Pour tout expliquer depuis le début, j'avais des poupées en porcelaine. Certaines m'avaient été offertes et d'autres m'avaient été données par ma sœur. Quoi qu'il en soit, j'avais une peur bleue de ces poupées, j'étais terrifiée à l'idée qu'elles prennent vie pour me tuer. Bien sûr, avec le recul, ça semble totalement stupide. Pourtant, je vous assure qu'à l'époque j'en faisais des cauchemars, et j'étais incapable de les jeter ou de les mettre dans un carton à la cave, car j'étais persuadée qu'elles reviendraient pour se venger et que, tant que je les gardais dans ma chambre, je serais dans leurs bonnes grâces.

Bref, tout ça pour dire que j'avais donné un nom à chaque poupée (il y en avait huit au total) et que chaque nuit je leur disais bonne nuit individuellement avant d'éteindre la lumière. Puis, rapidement, j'ai eu peur que les autres objets de ma chambre soient jaloux, alors j'ai donné un nom aux figurines, aux peluches, etc. Et, chaque nuit, je passais au moins cinq minutes à leur souhaiter une bonne nuit.

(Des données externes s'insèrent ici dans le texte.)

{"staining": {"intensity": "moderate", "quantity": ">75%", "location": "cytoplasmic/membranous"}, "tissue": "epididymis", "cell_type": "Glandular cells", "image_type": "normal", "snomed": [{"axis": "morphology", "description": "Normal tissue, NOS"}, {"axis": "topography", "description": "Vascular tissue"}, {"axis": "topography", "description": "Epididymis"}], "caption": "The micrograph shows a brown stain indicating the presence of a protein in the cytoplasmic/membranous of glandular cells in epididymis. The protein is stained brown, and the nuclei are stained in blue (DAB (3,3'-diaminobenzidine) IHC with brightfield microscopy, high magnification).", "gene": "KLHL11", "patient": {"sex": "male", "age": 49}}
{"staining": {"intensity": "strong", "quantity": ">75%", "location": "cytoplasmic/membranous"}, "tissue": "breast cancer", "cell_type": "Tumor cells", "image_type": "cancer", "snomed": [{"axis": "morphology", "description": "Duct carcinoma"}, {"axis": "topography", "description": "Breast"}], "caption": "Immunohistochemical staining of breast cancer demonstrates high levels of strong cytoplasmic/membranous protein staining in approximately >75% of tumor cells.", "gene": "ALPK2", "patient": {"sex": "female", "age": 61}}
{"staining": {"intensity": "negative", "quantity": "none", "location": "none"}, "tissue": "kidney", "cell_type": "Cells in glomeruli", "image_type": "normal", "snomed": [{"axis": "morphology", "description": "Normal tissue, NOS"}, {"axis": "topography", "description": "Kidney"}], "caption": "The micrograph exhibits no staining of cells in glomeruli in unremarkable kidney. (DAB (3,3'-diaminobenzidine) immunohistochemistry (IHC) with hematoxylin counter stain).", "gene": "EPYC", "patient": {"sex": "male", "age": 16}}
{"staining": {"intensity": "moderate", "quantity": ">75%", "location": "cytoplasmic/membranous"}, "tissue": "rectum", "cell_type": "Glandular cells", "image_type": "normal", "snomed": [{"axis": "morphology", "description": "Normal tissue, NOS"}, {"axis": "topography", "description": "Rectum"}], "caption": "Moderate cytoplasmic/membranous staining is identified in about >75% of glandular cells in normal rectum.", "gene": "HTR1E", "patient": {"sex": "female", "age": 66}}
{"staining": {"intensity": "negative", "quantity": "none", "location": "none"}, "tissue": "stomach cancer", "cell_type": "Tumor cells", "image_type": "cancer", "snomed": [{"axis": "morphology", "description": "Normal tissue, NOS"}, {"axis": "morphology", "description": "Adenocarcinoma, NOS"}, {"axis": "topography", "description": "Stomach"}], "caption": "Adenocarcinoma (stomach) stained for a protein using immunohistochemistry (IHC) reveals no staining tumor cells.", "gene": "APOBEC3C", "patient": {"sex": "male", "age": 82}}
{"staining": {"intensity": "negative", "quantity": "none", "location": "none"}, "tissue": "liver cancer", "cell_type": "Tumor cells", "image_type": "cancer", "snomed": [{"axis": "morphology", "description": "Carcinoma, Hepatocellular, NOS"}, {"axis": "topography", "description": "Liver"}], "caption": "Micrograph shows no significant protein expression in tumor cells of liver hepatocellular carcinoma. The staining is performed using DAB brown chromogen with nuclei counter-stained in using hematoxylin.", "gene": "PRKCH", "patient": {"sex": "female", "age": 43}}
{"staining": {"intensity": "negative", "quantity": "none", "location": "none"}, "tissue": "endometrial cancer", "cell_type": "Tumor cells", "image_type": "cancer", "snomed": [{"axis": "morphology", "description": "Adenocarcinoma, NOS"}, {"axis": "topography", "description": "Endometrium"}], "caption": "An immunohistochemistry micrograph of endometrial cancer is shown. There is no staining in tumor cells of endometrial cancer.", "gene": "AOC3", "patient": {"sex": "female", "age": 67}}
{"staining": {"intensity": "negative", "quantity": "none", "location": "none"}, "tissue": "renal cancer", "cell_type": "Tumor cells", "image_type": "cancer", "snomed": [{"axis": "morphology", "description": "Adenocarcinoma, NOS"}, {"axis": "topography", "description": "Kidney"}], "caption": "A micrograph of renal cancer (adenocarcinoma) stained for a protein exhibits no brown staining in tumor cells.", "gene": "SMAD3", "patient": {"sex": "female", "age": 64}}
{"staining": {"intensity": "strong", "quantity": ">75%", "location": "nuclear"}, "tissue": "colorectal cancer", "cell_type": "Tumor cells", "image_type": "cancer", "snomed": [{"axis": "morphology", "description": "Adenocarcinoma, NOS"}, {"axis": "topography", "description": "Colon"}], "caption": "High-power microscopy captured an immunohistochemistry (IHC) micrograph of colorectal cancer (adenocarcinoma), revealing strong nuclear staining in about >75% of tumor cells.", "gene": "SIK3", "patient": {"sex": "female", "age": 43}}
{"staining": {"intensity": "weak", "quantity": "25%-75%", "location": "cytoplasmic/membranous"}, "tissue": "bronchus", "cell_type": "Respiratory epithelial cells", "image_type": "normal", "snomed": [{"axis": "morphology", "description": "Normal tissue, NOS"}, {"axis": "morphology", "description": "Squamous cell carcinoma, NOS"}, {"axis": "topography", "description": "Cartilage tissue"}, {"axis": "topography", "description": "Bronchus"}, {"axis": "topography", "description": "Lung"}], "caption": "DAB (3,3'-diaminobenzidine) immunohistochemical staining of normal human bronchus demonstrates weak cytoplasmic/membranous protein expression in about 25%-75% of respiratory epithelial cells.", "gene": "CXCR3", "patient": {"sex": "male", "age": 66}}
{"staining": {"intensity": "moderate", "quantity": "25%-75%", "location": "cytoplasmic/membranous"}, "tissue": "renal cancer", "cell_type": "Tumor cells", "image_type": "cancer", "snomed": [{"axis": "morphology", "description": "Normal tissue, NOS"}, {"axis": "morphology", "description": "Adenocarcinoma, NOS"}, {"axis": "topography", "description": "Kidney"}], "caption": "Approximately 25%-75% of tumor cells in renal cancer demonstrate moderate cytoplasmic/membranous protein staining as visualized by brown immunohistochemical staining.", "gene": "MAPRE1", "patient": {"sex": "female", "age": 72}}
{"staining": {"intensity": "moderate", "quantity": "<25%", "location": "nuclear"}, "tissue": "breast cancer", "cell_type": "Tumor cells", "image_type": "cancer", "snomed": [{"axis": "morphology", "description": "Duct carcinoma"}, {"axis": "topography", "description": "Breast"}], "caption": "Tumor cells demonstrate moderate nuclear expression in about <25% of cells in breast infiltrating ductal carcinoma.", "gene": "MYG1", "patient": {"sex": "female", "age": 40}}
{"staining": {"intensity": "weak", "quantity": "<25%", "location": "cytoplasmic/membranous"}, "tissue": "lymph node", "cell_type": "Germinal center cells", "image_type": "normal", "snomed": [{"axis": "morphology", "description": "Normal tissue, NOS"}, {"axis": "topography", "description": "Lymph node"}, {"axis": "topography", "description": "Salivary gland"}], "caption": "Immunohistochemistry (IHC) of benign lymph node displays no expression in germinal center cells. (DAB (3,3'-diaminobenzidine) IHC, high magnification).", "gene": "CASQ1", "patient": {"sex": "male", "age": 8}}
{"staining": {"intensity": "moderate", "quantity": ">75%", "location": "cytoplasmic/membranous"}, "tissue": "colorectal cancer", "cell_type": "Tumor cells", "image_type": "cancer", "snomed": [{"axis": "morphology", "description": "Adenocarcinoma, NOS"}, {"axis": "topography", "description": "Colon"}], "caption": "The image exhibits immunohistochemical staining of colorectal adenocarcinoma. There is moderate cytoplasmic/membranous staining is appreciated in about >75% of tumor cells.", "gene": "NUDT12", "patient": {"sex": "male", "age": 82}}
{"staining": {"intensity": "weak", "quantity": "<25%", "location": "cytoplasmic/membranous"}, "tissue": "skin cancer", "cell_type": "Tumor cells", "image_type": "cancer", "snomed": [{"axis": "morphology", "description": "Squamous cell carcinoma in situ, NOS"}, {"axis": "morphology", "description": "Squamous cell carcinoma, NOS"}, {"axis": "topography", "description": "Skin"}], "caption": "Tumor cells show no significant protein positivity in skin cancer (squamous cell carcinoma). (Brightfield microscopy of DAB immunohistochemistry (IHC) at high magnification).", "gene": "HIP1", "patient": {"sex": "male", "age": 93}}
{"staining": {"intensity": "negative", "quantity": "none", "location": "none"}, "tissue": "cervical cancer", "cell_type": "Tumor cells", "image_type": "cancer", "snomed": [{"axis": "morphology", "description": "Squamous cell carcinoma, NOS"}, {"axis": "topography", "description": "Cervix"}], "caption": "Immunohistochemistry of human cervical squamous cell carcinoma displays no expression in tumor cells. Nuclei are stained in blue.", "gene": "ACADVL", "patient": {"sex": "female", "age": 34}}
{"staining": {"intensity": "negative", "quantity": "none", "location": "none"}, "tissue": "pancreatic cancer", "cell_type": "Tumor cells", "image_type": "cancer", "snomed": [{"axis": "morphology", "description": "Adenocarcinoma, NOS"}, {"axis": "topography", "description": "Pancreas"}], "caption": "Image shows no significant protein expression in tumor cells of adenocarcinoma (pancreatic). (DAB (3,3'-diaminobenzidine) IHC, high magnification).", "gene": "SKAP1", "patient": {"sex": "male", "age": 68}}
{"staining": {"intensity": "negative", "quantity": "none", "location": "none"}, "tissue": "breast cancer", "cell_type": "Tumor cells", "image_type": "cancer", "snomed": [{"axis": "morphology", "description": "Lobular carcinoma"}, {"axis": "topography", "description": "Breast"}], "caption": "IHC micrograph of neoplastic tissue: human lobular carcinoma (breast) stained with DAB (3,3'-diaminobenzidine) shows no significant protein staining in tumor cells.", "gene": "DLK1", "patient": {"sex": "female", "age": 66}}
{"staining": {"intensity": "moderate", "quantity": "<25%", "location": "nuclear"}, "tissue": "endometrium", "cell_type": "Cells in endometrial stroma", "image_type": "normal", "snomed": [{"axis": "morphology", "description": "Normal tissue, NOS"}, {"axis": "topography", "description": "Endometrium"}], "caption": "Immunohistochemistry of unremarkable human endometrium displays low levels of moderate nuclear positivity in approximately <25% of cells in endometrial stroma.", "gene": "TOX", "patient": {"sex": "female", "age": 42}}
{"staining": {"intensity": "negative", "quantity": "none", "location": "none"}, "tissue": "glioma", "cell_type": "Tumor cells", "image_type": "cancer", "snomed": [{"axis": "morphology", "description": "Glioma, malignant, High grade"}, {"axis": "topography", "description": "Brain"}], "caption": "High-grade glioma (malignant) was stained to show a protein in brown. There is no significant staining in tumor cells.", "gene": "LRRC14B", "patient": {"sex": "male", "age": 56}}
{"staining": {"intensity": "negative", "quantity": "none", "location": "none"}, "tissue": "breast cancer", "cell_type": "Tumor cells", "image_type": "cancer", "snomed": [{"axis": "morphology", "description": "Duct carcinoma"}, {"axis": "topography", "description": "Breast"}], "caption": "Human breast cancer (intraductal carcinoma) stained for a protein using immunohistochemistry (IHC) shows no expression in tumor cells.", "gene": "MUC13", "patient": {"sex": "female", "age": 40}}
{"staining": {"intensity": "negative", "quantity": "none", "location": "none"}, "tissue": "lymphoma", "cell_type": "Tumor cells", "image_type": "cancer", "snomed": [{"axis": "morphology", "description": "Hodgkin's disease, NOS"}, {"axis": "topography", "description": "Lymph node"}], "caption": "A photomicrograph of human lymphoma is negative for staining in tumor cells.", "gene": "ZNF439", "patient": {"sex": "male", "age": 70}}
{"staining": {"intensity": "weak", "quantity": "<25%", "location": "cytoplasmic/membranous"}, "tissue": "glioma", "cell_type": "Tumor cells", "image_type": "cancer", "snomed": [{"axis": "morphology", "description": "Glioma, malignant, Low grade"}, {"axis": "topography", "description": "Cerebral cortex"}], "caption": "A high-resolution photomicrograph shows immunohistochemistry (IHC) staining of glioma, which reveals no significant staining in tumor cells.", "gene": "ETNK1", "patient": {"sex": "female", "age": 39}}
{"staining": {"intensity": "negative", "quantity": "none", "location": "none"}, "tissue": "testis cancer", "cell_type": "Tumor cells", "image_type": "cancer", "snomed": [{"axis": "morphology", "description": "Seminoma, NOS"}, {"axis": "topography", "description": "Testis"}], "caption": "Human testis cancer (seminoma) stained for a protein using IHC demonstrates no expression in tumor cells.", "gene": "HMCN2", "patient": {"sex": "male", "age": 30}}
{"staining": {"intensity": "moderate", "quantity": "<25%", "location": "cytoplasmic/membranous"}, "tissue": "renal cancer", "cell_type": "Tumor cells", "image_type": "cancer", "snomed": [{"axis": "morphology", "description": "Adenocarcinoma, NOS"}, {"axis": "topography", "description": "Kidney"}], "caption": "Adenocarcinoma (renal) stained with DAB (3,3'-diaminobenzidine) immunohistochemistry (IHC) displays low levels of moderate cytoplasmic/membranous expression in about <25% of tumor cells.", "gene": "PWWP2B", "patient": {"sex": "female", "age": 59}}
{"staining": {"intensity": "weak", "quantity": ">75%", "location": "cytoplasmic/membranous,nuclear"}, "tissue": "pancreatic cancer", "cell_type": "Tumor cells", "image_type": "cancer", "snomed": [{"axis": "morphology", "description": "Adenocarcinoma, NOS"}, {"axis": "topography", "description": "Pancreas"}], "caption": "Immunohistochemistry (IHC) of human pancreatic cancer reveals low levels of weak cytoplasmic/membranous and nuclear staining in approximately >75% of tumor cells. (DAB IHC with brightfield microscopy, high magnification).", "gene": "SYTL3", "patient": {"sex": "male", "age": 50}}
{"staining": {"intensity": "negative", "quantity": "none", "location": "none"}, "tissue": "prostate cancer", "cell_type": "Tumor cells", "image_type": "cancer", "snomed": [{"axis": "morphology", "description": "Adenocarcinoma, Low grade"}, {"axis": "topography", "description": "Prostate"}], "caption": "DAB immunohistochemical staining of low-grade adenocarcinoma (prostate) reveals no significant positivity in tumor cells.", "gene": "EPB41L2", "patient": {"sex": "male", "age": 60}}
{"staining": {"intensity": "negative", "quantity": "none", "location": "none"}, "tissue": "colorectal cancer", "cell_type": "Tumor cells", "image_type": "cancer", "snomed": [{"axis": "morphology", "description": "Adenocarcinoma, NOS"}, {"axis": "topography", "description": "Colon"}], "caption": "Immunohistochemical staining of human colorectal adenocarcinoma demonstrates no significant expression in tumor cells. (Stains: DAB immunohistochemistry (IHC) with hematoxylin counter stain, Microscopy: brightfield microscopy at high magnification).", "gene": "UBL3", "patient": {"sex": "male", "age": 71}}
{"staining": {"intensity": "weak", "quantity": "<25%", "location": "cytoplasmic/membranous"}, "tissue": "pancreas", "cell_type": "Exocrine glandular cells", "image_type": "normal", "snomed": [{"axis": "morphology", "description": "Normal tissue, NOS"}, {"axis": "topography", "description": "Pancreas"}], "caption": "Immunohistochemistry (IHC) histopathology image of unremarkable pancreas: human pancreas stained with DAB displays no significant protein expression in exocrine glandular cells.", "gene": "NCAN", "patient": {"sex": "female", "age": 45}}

Ça va vous sembler idiot, mais j'étais persuadée que si j'oubliais un soir, l'un de ces personnages se vengerait.

Un soir, après ce rituel – qui devenait de plus en plus ennuyeux, je dois l'avouer – j'ai éteint la lumière et je me suis cachée sous ma couette pour m'endormir (mais non, voyons, je n'étais absolument pas une petite fille paranoïaque...).

Puis, j'ai entendu un bruit étrange. Une sorte de grattement. J'ai allumé précipitamment ma lumière et, alors que je m'attendais à ce que le bruit s'arrête, il a continué. Tendant l'oreille, j'ai réalisé que le bruit venait du dernier étage de la bibliothèque où se trouvaient quelques unes de mes poupées en porcelaine. Le grattement s'est arrêté brutalement.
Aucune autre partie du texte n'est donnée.